-- Begin EXCERPTED DATA --

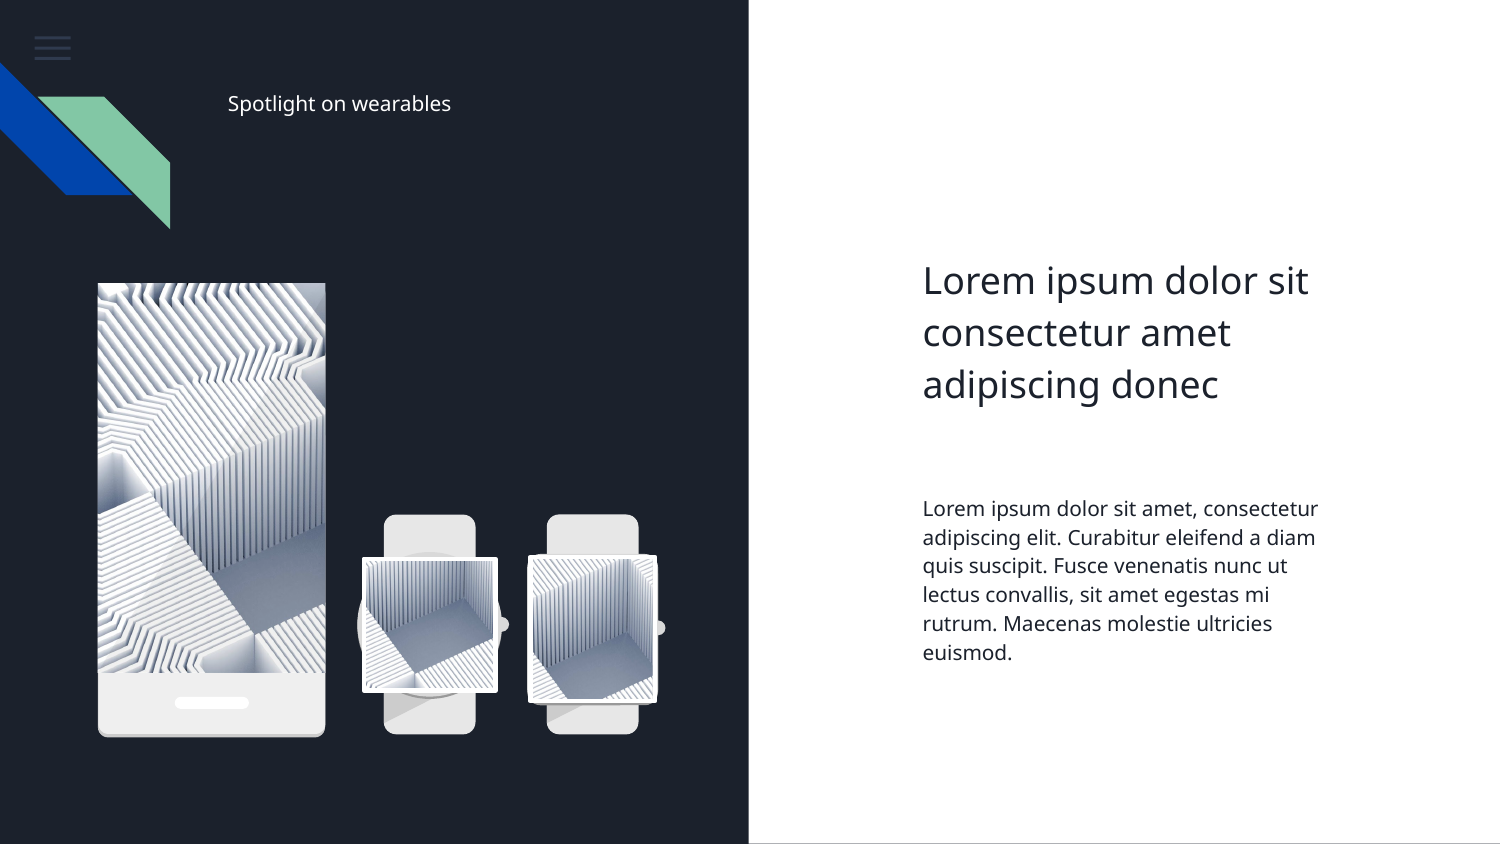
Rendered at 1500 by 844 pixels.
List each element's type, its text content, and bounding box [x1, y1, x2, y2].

list Lorem ipsum dolor sit amet, consectetur adipiscing elit. Curabitur eleifend a diam quis suscipit. Fusce venenatis nunc ut lectus convallis, sit amet egestas mi rutrum. Maecenas molestie ultricies euismod. [907, 476, 1342, 650]
picture [97, 283, 326, 671]
picture [532, 559, 653, 699]
title Spotlight on wearables [212, 75, 706, 160]
title Lorem ipsum dolor sit consectetur amet adipiscing donec [907, 196, 1342, 461]
text_box [533, 703, 652, 735]
text_box [535, 514, 650, 555]
picture [366, 561, 494, 689]
text_box [97, 292, 326, 738]
text_box [498, 600, 510, 651]
text_box [383, 514, 476, 557]
text_box [383, 693, 476, 735]
text_box [657, 562, 666, 697]
text_box [357, 598, 362, 653]
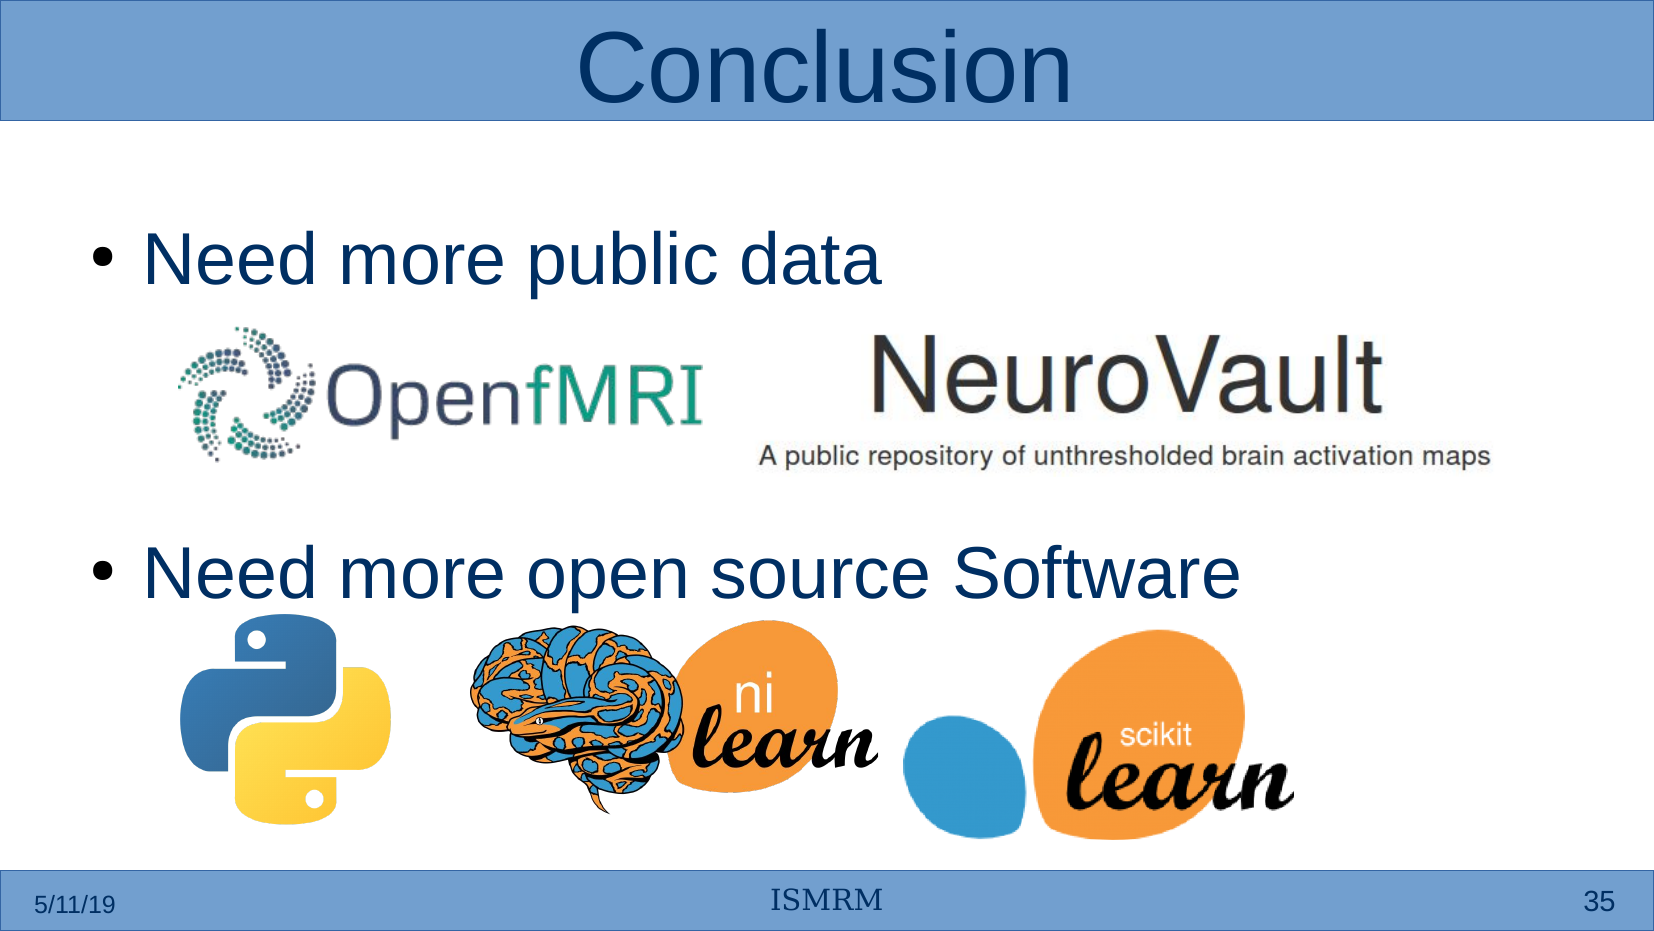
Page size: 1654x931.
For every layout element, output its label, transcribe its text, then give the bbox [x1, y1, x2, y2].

list Need more public data Need more open source Software [71, 217, 1561, 758]
picture [465, 615, 881, 826]
title Conclusion [0, 15, 1651, 121]
picture [903, 630, 1294, 841]
picture [178, 326, 703, 463]
picture [735, 314, 1497, 477]
picture [180, 614, 391, 826]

-- End EXCERPTED DATA --

JOB:
Give as a numbered list the lines from the start of the entries through the line containing "List each element's", inclusive, without blank lines or pictures.

FINISHED ANSWER:
1. Rendered at 1500 by 844 pixels.
2. List each element's type, its text content, and bounding box [x1, y1, x2, y2].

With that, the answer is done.